„Sehen wir uns noch dieses Jahr?“
Was genau ist es, in den letzten Wochen eines jeden Jahres, das die Leute in den absoluten Stressmodus zu versetzen scheint? Diese Frage stelle ich mir immer wieder, aber aus irgendeinem Grund rückt die Antwort in immer weitere Ferne. Das Jahresende, die Feiertage, Silvester – in diesen wenigen Wochen muss offenbar immer alles erledigt werden, was zuvor auf der Strecke blieb.
Die Adventszeit – abgeleitet aus dem lateinischen „advenire“, das „ankommen“ bedeutet, hat heute so gar nichts mehr mit ihrem Ursprung zu tun. Im Gegenteil. Jeder muss irgendwohin. Heute, morgen, „zwischen den Jahren“ – alles ist zugepflastert mit Verabredungen und Terminen. Und dann kommt er, der Satz, den man verlässlich immer und immer wieder zu hören bekommt: „Sehen wir uns noch dieses Jahr?“.

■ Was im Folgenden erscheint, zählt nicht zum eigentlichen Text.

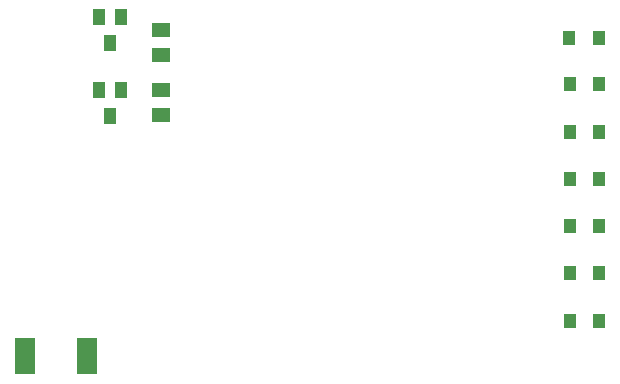
<source format=gtp>
G04 Layer_Color=8421504*
%FSLAX24Y24*%
%MOIN*%
G70*
G01*
G75*
%ADD10R,0.0394X0.0551*%
%ADD11R,0.0591X0.0492*%
%ADD12R,0.0701X0.1240*%
%ADD13R,0.0433X0.0492*%
D10*
X-11200Y18500D02*
D03*
X-11574Y19366D02*
D03*
X-10826D02*
D03*
X-11200Y20950D02*
D03*
X-11574Y21816D02*
D03*
X-10826D02*
D03*
D11*
X-9500Y21363D02*
D03*
Y20537D02*
D03*
Y19363D02*
D03*
Y18537D02*
D03*
D12*
X-14029Y10500D02*
D03*
X-11970D02*
D03*
D13*
X5093Y21100D02*
D03*
X4109D02*
D03*
X5098Y17985D02*
D03*
X4113D02*
D03*
X5098Y13261D02*
D03*
X4113D02*
D03*
X5098Y16410D02*
D03*
X4113D02*
D03*
X5098Y14835D02*
D03*
X4113D02*
D03*
X5105Y11686D02*
D03*
X4120D02*
D03*
X5098Y19565D02*
D03*
X4113D02*
D03*
M02*

</source>
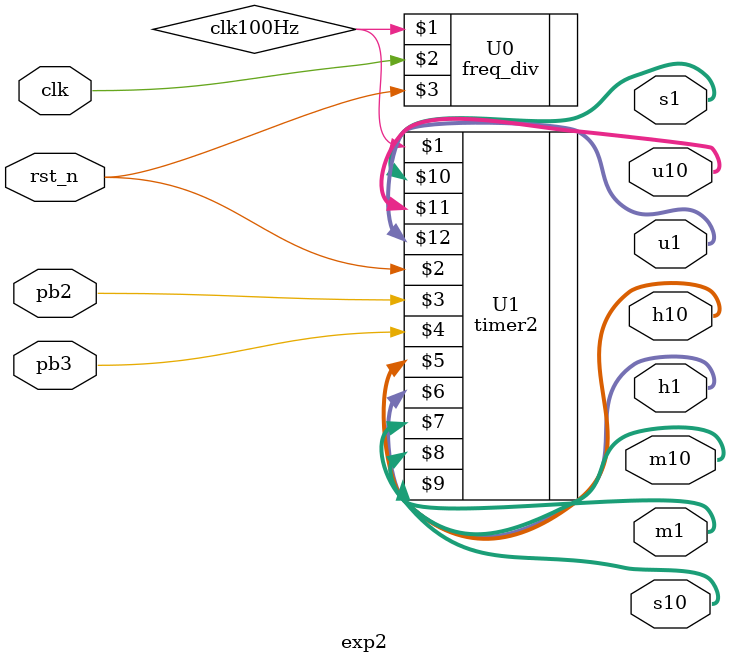
<source format=v>
`timescale 1ns / 1ps
module exp2(
    input clk,
    input rst_n,
	 input pb2,
	 input pb3,
	 output [3:0]	h10,h1,m10,m1,s10,s1,u10,u1
    );
	 
	 wire clk100Hz;
	 wire [1:0]	ftsd_clk;
	 wire clk1Hz;
	 
	 
	 freq_div U0(clk100Hz,clk,rst_n);
	 timer2 	 U1 (clk100Hz,rst_n,pb2,pb3,h10,h1,m10,m1,s10,s1,u10,u1);
	 
endmodule

</source>
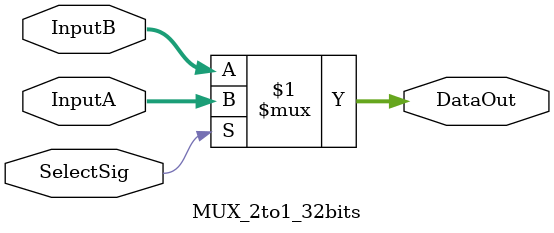
<source format=v>
`timescale 1ns / 1ps


module MUX_2to1_32bits(
    input SelectSig,
    input[31:0] InputA,
    input[31:0] InputB,
    output[31:0] DataOut
    );    
    assign DataOut = SelectSig ? InputA : InputB;    
endmodule

</source>
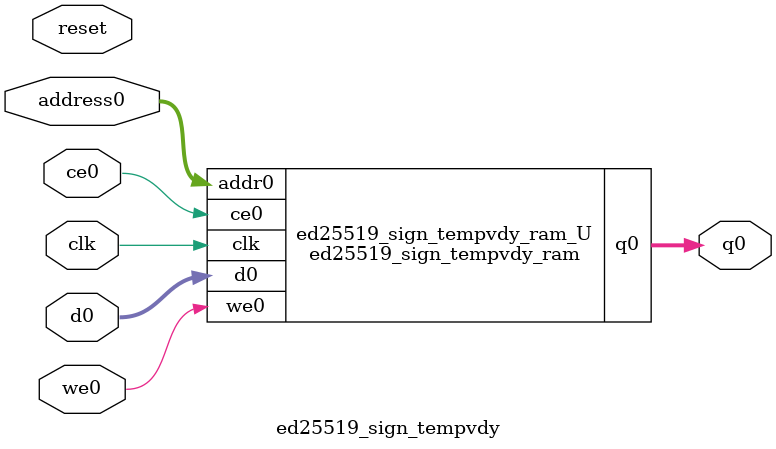
<source format=v>

`timescale 1 ns / 1 ps
module ed25519_sign_tempvdy_ram (addr0, ce0, d0, we0, q0,  clk);

parameter DWIDTH = 8;
parameter AWIDTH = 7;
parameter MEM_SIZE = 128;

input[AWIDTH-1:0] addr0;
input ce0;
input[DWIDTH-1:0] d0;
input we0;
output reg[DWIDTH-1:0] q0;
input clk;

(* ram_style = "block" *)reg [DWIDTH-1:0] ram[0:MEM_SIZE-1];




always @(posedge clk)  
begin 
    if (ce0) 
    begin
        if (we0) 
        begin 
            ram[addr0] <= d0; 
            q0 <= d0;
        end 
        else 
            q0 <= ram[addr0];
    end
end


endmodule


`timescale 1 ns / 1 ps
module ed25519_sign_tempvdy(
    reset,
    clk,
    address0,
    ce0,
    we0,
    d0,
    q0);

parameter DataWidth = 32'd8;
parameter AddressRange = 32'd128;
parameter AddressWidth = 32'd7;
input reset;
input clk;
input[AddressWidth - 1:0] address0;
input ce0;
input we0;
input[DataWidth - 1:0] d0;
output[DataWidth - 1:0] q0;



ed25519_sign_tempvdy_ram ed25519_sign_tempvdy_ram_U(
    .clk( clk ),
    .addr0( address0 ),
    .ce0( ce0 ),
    .d0( d0 ),
    .we0( we0 ),
    .q0( q0 ));

endmodule


</source>
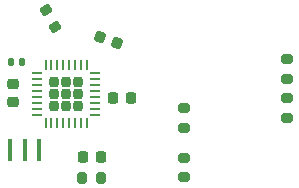
<source format=gbr>
%TF.GenerationSoftware,KiCad,Pcbnew,(6.0.0)*%
%TF.CreationDate,2022-03-25T10:47:18+03:00*%
%TF.ProjectId,SmartTap,536d6172-7454-4617-902e-6b696361645f,1*%
%TF.SameCoordinates,Original*%
%TF.FileFunction,Paste,Top*%
%TF.FilePolarity,Positive*%
%FSLAX46Y46*%
G04 Gerber Fmt 4.6, Leading zero omitted, Abs format (unit mm)*
G04 Created by KiCad (PCBNEW (6.0.0)) date 2022-03-25 10:47:18*
%MOMM*%
%LPD*%
G01*
G04 APERTURE LIST*
G04 Aperture macros list*
%AMRoundRect*
0 Rectangle with rounded corners*
0 $1 Rounding radius*
0 $2 $3 $4 $5 $6 $7 $8 $9 X,Y pos of 4 corners*
0 Add a 4 corners polygon primitive as box body*
4,1,4,$2,$3,$4,$5,$6,$7,$8,$9,$2,$3,0*
0 Add four circle primitives for the rounded corners*
1,1,$1+$1,$2,$3*
1,1,$1+$1,$4,$5*
1,1,$1+$1,$6,$7*
1,1,$1+$1,$8,$9*
0 Add four rect primitives between the rounded corners*
20,1,$1+$1,$2,$3,$4,$5,0*
20,1,$1+$1,$4,$5,$6,$7,0*
20,1,$1+$1,$6,$7,$8,$9,0*
20,1,$1+$1,$8,$9,$2,$3,0*%
G04 Aperture macros list end*
%ADD10RoundRect,0.218750X-0.218750X-0.256250X0.218750X-0.256250X0.218750X0.256250X-0.218750X0.256250X0*%
%ADD11RoundRect,0.140000X-0.140000X-0.170000X0.140000X-0.170000X0.140000X0.170000X-0.140000X0.170000X0*%
%ADD12RoundRect,0.200000X0.275000X-0.200000X0.275000X0.200000X-0.275000X0.200000X-0.275000X-0.200000X0*%
%ADD13RoundRect,0.225000X0.225000X0.250000X-0.225000X0.250000X-0.225000X-0.250000X0.225000X-0.250000X0*%
%ADD14RoundRect,0.225000X0.250000X-0.225000X0.250000X0.225000X-0.250000X0.225000X-0.250000X-0.225000X0*%
%ADD15RoundRect,0.200000X-0.200000X-0.275000X0.200000X-0.275000X0.200000X0.275000X-0.200000X0.275000X0*%
%ADD16RoundRect,0.200000X-0.338157X0.035705X-0.138157X-0.310705X0.338157X-0.035705X0.138157X0.310705X0*%
%ADD17RoundRect,0.207500X-0.207500X-0.207500X0.207500X-0.207500X0.207500X0.207500X-0.207500X0.207500X0*%
%ADD18RoundRect,0.062500X-0.375000X-0.062500X0.375000X-0.062500X0.375000X0.062500X-0.375000X0.062500X0*%
%ADD19RoundRect,0.062500X-0.062500X-0.375000X0.062500X-0.375000X0.062500X0.375000X-0.062500X0.375000X0*%
%ADD20RoundRect,0.225000X-0.296936X-0.157969X0.125926X-0.311878X0.296936X0.157969X-0.125926X0.311878X0*%
%ADD21R,0.400000X1.900000*%
G04 APERTURE END LIST*
D10*
%TO.C,D3*%
X187390794Y-121705794D03*
X188965794Y-121705794D03*
%TD*%
D11*
%TO.C,C3*%
X181323294Y-113705794D03*
X182283294Y-113705794D03*
%TD*%
D12*
%TO.C,R8*%
X195978294Y-119255794D03*
X195978294Y-117605794D03*
%TD*%
%TO.C,R9*%
X204678294Y-118430794D03*
X204678294Y-116780794D03*
%TD*%
D13*
%TO.C,C2*%
X191483294Y-116725794D03*
X189933294Y-116725794D03*
%TD*%
D14*
%TO.C,C5*%
X181478294Y-117080794D03*
X181478294Y-115530794D03*
%TD*%
D15*
%TO.C,R5*%
X187328294Y-123505794D03*
X188978294Y-123505794D03*
%TD*%
D16*
%TO.C,R4*%
X184253294Y-109305794D03*
X185078294Y-110734736D03*
%TD*%
D17*
%TO.C,U2*%
X187033294Y-115375794D03*
X184973294Y-115375794D03*
X184973294Y-116405794D03*
X187033294Y-117435794D03*
X186003294Y-117435794D03*
X186003294Y-115375794D03*
X184973294Y-117435794D03*
X186003294Y-116405794D03*
X187033294Y-116405794D03*
D18*
X183565794Y-114655794D03*
X183565794Y-115155794D03*
X183565794Y-115655794D03*
X183565794Y-116155794D03*
X183565794Y-116655794D03*
X183565794Y-117155794D03*
X183565794Y-117655794D03*
X183565794Y-118155794D03*
D19*
X184253294Y-118843294D03*
X184753294Y-118843294D03*
X185253294Y-118843294D03*
X185753294Y-118843294D03*
X186253294Y-118843294D03*
X186753294Y-118843294D03*
X187253294Y-118843294D03*
X187753294Y-118843294D03*
D18*
X188440794Y-118155794D03*
X188440794Y-117655794D03*
X188440794Y-117155794D03*
X188440794Y-116655794D03*
X188440794Y-116155794D03*
X188440794Y-115655794D03*
X188440794Y-115155794D03*
X188440794Y-114655794D03*
D19*
X187753294Y-113968294D03*
X187253294Y-113968294D03*
X186753294Y-113968294D03*
X186253294Y-113968294D03*
X185753294Y-113968294D03*
X185253294Y-113968294D03*
X184753294Y-113968294D03*
X184253294Y-113968294D03*
%TD*%
D20*
%TO.C,C6*%
X188850032Y-111540728D03*
X190306556Y-112070860D03*
%TD*%
D12*
%TO.C,R7*%
X195978294Y-123430794D03*
X195978294Y-121780794D03*
%TD*%
D21*
%TO.C,Y1*%
X183678294Y-121105794D03*
X182478294Y-121105794D03*
X181278294Y-121105794D03*
%TD*%
D12*
%TO.C,R10*%
X204678294Y-115105794D03*
X204678294Y-113455794D03*
%TD*%
M02*

</source>
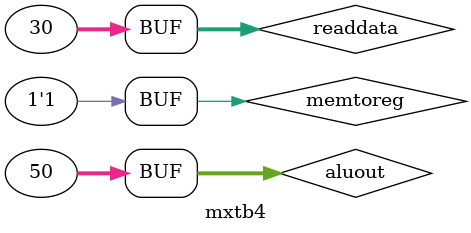
<source format=v>
`timescale 1ns / 1ps
module mxtb4();
reg [31:0] readdata,aluout;
reg memtoreg;
wire [31:0] writedata;
initial begin
    memtoreg = 0;
    readdata = 45;
    aluout = 50;
    #50;
    memtoreg = 1;
    readdata = 30;
    aluout = 50;
    #50;
end
MUXafterDM mx4(readdata,aluout,memtoreg,writedata);
endmodule

</source>
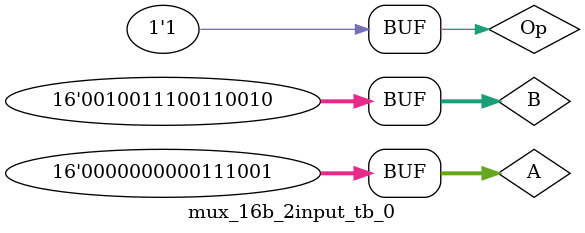
<source format=v>
`timescale 1ns / 1ps


module mux_16b_2input_tb_0;

	// Inputs
	reg [15:0] A;
	reg [15:0] B;
	reg Op;

	// Outputs
	wire [15:0] Output;

	// Instantiate the Unit Under Test (UUT)
	mux_16b_2input uut (
		.A(A), 
		.B(B), 
		.Op(Op), 
		.Output(Output)
	);

	initial begin
		// Initialize Inputs
		A = 57;
		B = 10034;
		Op = 0;

		// Wait 100 ns for global reset to finish
		#100;
		
		if(Output == A)
		$display("pass test 1");
		else
		$display("Fail");
		
		#20;
		
		Op = 1;
		#20;
		
		if(Output == B)
		$display("pass test 2");
		else
		$display("Fail");
		
        
		// Add stimulus here

	end
      
endmodule


</source>
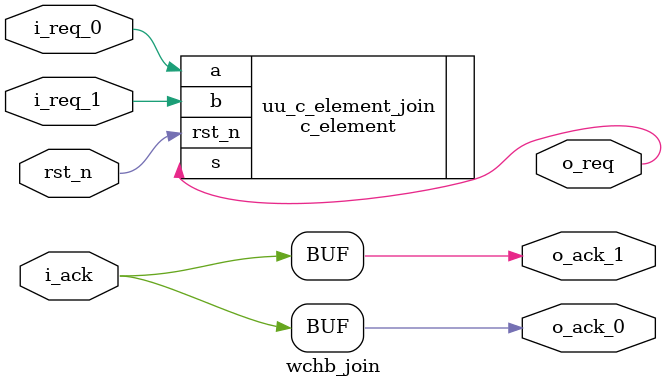
<source format=sv>
module wchb_join #(
   /* PARAMETERS */
   parameter INIT    = 0
)(
   /* INTERFACE */
   input  logic      rst_n,
   input  logic      i_req_0,
   output logic      o_ack_0,
   input  logic      i_req_1,
   output logic      o_ack_1,
   output logic      o_req,
   input  logic      i_ack
);

   /* Assignments */
   assign o_ack_0 = i_ack;
   assign o_ack_1 = i_ack;

   /* Muller gate */
   c_element #(
      .INIT (INIT)
   ) uu_c_element_join (
      .rst_n   (rst_n),
      .a       (i_req_0),
      .b       (i_req_1),
      .s       (o_req)
   );

endmodule

</source>
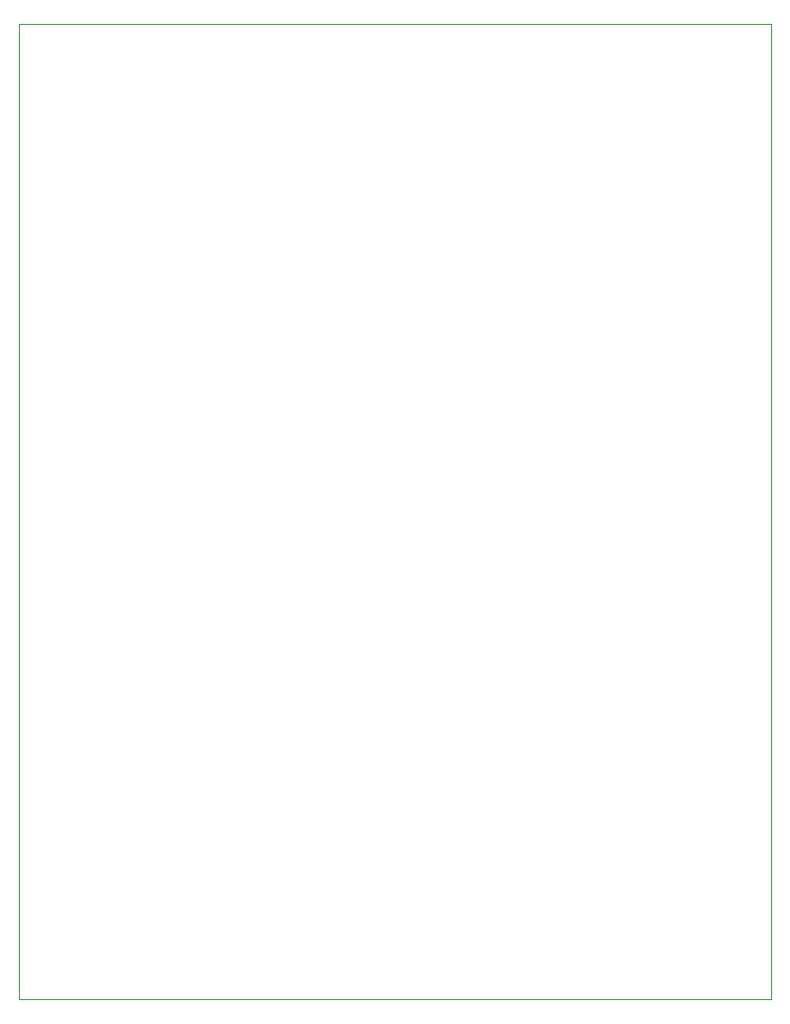
<source format=gko>
G04 Generated by Ultiboard 14.1 *
%FSLAX25Y25*%
%MOIN*%

%ADD10C,0.00001*%
%ADD11C,0.00004*%


G04 ColorRGB 00FFFF for the following layer *
%LNBoard Outline*%
%LPD*%
G54D10*
G54D11*
X0Y31D02*
X251969Y31D01*
X251969Y326803D01*
X0Y326803D01*
X0Y31D01*

M02*

</source>
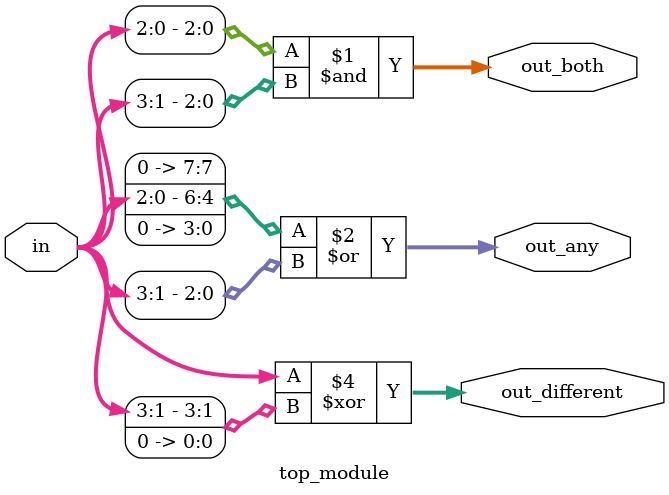
<source format=sv>
module top_module (
  input [3:0] in,
  output [2:0] out_both,
  output [7:0] out_any,
  output [3:0] out_different
);

  assign out_both = in[2:0] & in[3:1];
  assign out_any = {in[2:0], 4'b0000} | in[3:1];
  assign out_different = in ^ (in[3:1] << 1'b1);

endmodule

</source>
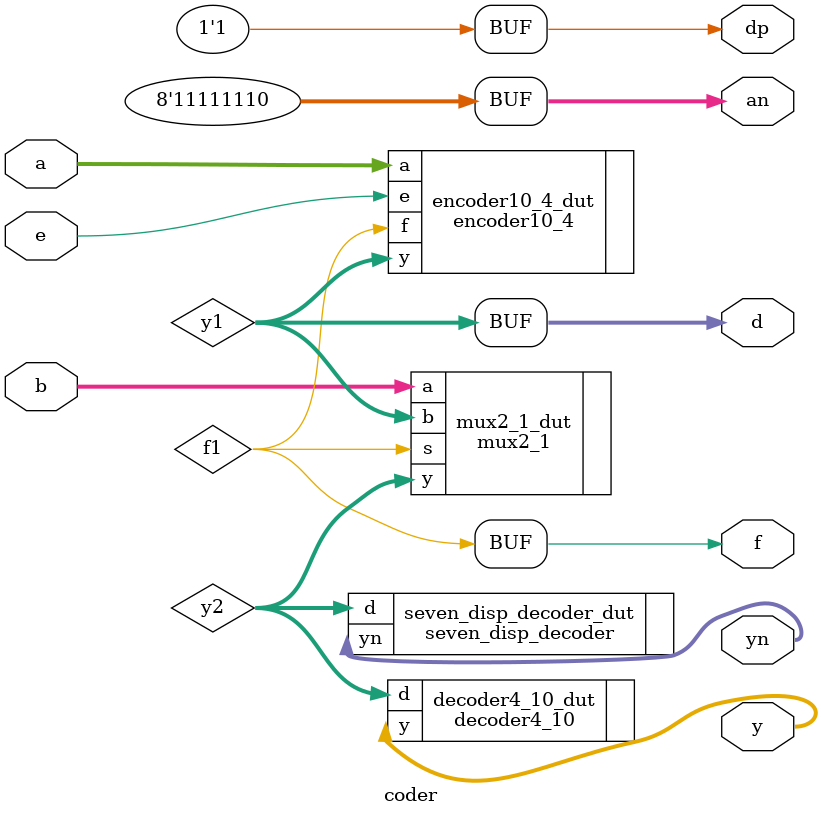
<source format=v>
`timescale 1ns / 1ps


module coder(
    input e,
    input [9:0] a,
    input [3:0] b,
    output f,
    output [3:0] d,
    output [9:0] y,
    output [6:0] yn,
    output dp,
    output [7:0] an
    );
    wire f1;
    wire [3:0] y1;
    wire [3:0] y2;
    encoder10_4 encoder10_4_dut(
        .e(e),
        .a(a),
        .f(f1),
        .y(y1)
    );
    assign f=f1;
    assign d=y1;
    mux2_1 mux2_1_dut(
        .b(y1),
        .a(b),
        .s(f1),
        .y(y2)
    );
    decoder4_10 decoder4_10_dut(
        .d(y2),
        .y(y)
    );
    seven_disp_decoder seven_disp_decoder_dut(
        .d(y2),
        .yn(yn)
    );
    assign dp=1'b1;
    assign an=8'b1111_1110;
endmodule

</source>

Eine Frage, die meistens mit einem Unterton von Stress einhergeht. Denn der Fragende weiß vor lauter Terminen meist selbst nicht so recht, wie er dieses Treffen noch unterbringen soll. Aber die Vorstellung, man könnte sich erst im nächsten Jahr wiedersehen, scheint derart zu schmerzen, dass man lieber alles daran setzt, mit jedem noch mindestens einen Glühwein trinken zu gehen.
Irgendwas in uns tut so, als würde mit dem endenden Jahr etwas verloren gehen.
Aber was bewegt zu dieser Frage – allgemein, zu dem Gedanken, man müsse noch etliche Dinge vor Silvester erledigen? Geht im neuen Jahr nicht, ohne pessimistisch sein zu wollen, alles meistens ganz genau so weiter wie zuvor?
Natürlich kann es ein befriedigendes Gefühl sein, Dinge abzuschließen und dies mit dem Jahresabschluss zu verbinden. Arbeiten, Rechnungen, vielleicht Hausputz und Ähnliches. Aber Verabredungen sollten wirklich nicht dazugehören.
Doch die Realität ist: Sich zwischen Arbeitsstress und Konsumrausch auch noch zum siebenunddreißigsten Treffen auf den Weihnachtsmarkt zu prügeln, gehört irgendwie zum guten Ton. Man muss sich doch unbedingt noch dieses Jahr sehen. Irgendwas in uns tut so, als würde mit dem endenden Jahr etwas verloren gehen.
Silvester muss nicht die Nacht unseres Lebens sein.
Dabei würden wir uns selbst und unseren Freunden, Kollegen, Bekannten etwas Gutes tun, wenn wir uns frei von Jahreszahlen einfach dann verabreden würden, wenn es passt. Loslassen – egal, ob da nun eine 19 oder eine 20 hinter der 20 steht.
Wir werden zwei oder drei Wochen später kein völlig neuer Mensch sein – auch, wenn wir es manchmal gerne sein würden – und unser Gegenüber genauso wenig. Mit dieser Sichtweise kann man auch Silvester wesentlich entspannter angehen. Es muss nicht die Nacht unseres Lebens sein, die perfekte Party mit dem perfekten Outfit und den perfekten Menschen. Überhaupt: Wer hat jemals geschafft, alle seine liebsten Freunde zu Silvester zusammenzubekommen? Ein weiteres Vorhaben, das meistens nicht viel mehr als einen Haufen Stress mit sich bringt.
Stattdessen könnten wir das Jahresende nutzen, um Zeit nur für uns selbst zu haben. Zum Ankommen. Bei uns selbst.
Stattdessen könnten wir das Jahresende nutzen, um mal wieder Zeit nur für uns selbst zu haben. Entspannen, sich vielleicht im Nichtstun üben, gute Bücher, Serien und Filme konsumieren und: ankommen. Bei uns selbst. Und auf jeden, den wir „dieses Jahr“ nicht mehr getroffen haben, freuen wir uns ganz tiefenentspannt im nächsten Jahr. Das ist nämlich nur wenige Tage entfernt.